** Opening Source records block **
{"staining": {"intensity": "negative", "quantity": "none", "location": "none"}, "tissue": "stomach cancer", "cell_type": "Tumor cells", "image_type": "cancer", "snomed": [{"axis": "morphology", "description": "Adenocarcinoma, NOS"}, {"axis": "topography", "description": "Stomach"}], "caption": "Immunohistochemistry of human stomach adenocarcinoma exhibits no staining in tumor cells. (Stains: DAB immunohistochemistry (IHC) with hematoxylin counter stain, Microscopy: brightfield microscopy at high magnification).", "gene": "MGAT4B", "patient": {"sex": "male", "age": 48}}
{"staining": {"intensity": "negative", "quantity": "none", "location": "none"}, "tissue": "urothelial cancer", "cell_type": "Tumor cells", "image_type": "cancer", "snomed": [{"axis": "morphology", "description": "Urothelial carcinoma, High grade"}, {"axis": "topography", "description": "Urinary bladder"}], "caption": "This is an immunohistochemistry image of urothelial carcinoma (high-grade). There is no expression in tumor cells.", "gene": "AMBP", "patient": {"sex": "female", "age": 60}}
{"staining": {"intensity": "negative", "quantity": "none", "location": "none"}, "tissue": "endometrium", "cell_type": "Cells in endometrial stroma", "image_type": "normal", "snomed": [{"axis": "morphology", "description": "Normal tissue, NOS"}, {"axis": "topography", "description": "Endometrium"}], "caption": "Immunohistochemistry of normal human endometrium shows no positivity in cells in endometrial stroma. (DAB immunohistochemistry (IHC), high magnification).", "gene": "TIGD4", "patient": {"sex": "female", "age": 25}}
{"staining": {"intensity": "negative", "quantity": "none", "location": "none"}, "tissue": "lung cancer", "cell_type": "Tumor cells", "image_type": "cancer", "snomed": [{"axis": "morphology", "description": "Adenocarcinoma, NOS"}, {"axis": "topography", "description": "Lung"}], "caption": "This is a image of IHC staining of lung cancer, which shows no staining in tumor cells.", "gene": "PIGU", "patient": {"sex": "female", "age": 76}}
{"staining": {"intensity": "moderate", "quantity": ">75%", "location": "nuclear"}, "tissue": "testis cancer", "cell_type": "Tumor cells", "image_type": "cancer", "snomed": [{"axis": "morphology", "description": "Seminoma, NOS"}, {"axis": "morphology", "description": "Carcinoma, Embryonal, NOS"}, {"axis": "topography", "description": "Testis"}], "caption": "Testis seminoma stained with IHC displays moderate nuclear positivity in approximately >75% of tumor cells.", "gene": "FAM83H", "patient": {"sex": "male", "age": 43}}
** Closing Source records block **
Task statement
Reproduce the records above in their entirety, unchanged.

Written answer
{"staining": {"intensity": "negative", "quantity": "none", "location": "none"}, "tissue": "stomach cancer", "cell_type": "Tumor cells", "image_type": "cancer", "snomed": [{"axis": "morphology", "description": "Adenocarcinoma, NOS"}, {"axis": "topography", "description": "Stomach"}], "caption": "Immunohistochemistry of human stomach adenocarcinoma exhibits no staining in tumor cells. (Stains: DAB immunohistochemistry (IHC) with hematoxylin counter stain, Microscopy: brightfield microscopy at high magnification).", "gene": "MGAT4B", "patient": {"sex": "male", "age": 48}}
{"staining": {"intensity": "negative", "quantity": "none", "location": "none"}, "tissue": "urothelial cancer", "cell_type": "Tumor cells", "image_type": "cancer", "snomed": [{"axis": "morphology", "description": "Urothelial carcinoma, High grade"}, {"axis": "topography", "description": "Urinary bladder"}], "caption": "This is an immunohistochemistry image of urothelial carcinoma (high-grade). There is no expression in tumor cells.", "gene": "AMBP", "patient": {"sex": "female", "age": 60}}
{"staining": {"intensity": "negative", "quantity": "none", "location": "none"}, "tissue": "endometrium", "cell_type": "Cells in endometrial stroma", "image_type": "normal", "snomed": [{"axis": "morphology", "description": "Normal tissue, NOS"}, {"axis": "topography", "description": "Endometrium"}], "caption": "Immunohistochemistry of normal human endometrium shows no positivity in cells in endometrial stroma. (DAB immunohistochemistry (IHC), high magnification).", "gene": "TIGD4", "patient": {"sex": "female", "age": 25}}
{"staining": {"intensity": "negative", "quantity": "none", "location": "none"}, "tissue": "lung cancer", "cell_type": "Tumor cells", "image_type": "cancer", "snomed": [{"axis": "morphology", "description": "Adenocarcinoma, NOS"}, {"axis": "topography", "description": "Lung"}], "caption": "This is a image of IHC staining of lung cancer, which shows no staining in tumor cells.", "gene": "PIGU", "patient": {"sex": "female", "age": 76}}
{"staining": {"intensity": "moderate", "quantity": ">75%", "location": "nuclear"}, "tissue": "testis cancer", "cell_type": "Tumor cells", "image_type": "cancer", "snomed": [{"axis": "morphology", "description": "Seminoma, NOS"}, {"axis": "morphology", "description": "Carcinoma, Embryonal, NOS"}, {"axis": "topography", "description": "Testis"}], "caption": "Testis seminoma stained with IHC displays moderate nuclear positivity in approximately >75% of tumor cells.", "gene": "FAM83H", "patient": {"sex": "male", "age": 43}}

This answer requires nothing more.